Your goal ->
Reproduce the entries below character for character, omitting any pictures.

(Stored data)

§

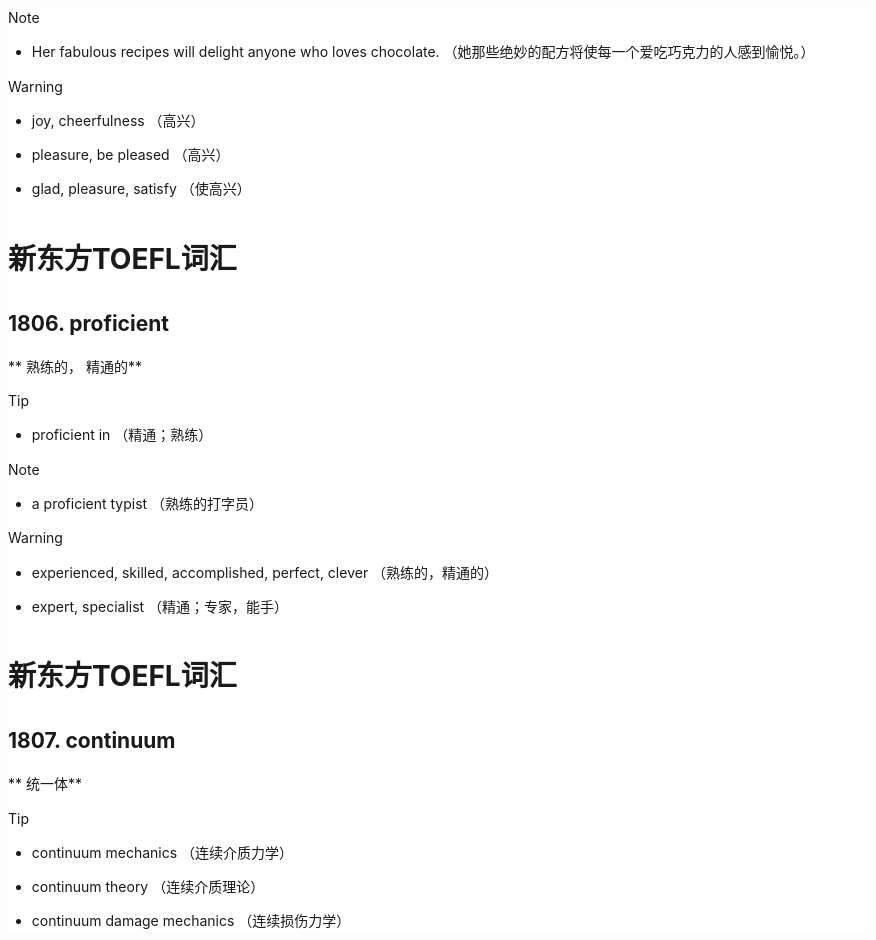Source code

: > [!NOTE]
>
> - Her fabulous recipes will delight anyone who loves chocolate. （她那些绝妙的配方将使每一个爱吃巧克力的人感到愉悦。）
>

> [!WARNING]
>
> - joy, cheerfulness （高兴）
>
> - pleasure, be pleased （高兴）
>
> - glad, pleasure, satisfy （使高兴）
>

# 新东方TOEFL词汇

## 1806. proficient

** 熟练的， 精通的**

> [!TIP]
>
> - proficient in （精通；熟练）
>

> [!NOTE]
>
> - a proficient typist （熟练的打字员）
>

> [!WARNING]
>
> - experienced, skilled, accomplished, perfect, clever （熟练的，精通的）
>
> - expert, specialist （精通；专家，能手）
>

# 新东方TOEFL词汇

## 1807. continuum

** 统一体**

> [!TIP]
>
> - continuum mechanics （连续介质力学）
>
> - continuum theory （连续介质理论）
>
> - continuum damage mechanics （连续损伤力学）
>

§

Answer ->
Source code

: > [!NOTE]
>
> - Her fabulous recipes will delight anyone who loves chocolate. （她那些绝妙的配方将使每一个爱吃巧克力的人感到愉悦。）
>

> [!WARNING]
>
> - joy, cheerfulness （高兴）
>
> - pleasure, be pleased （高兴）
>
> - glad, pleasure, satisfy （使高兴）
>

# 新东方TOEFL词汇

## 1806. proficient

** 熟练的， 精通的**

> [!TIP]
>
> - proficient in （精通；熟练）
>

> [!NOTE]
>
> - a proficient typist （熟练的打字员）
>

> [!WARNING]
>
> - experienced, skilled, accomplished, perfect, clever （熟练的，精通的）
>
> - expert, specialist （精通；专家，能手）
>

# 新东方TOEFL词汇

## 1807. continuum

** 统一体**

> [!TIP]
>
> - continuum mechanics （连续介质力学）
>
> - continuum theory （连续介质理论）
>
> - continuum damage mechanics （连续损伤力学）
>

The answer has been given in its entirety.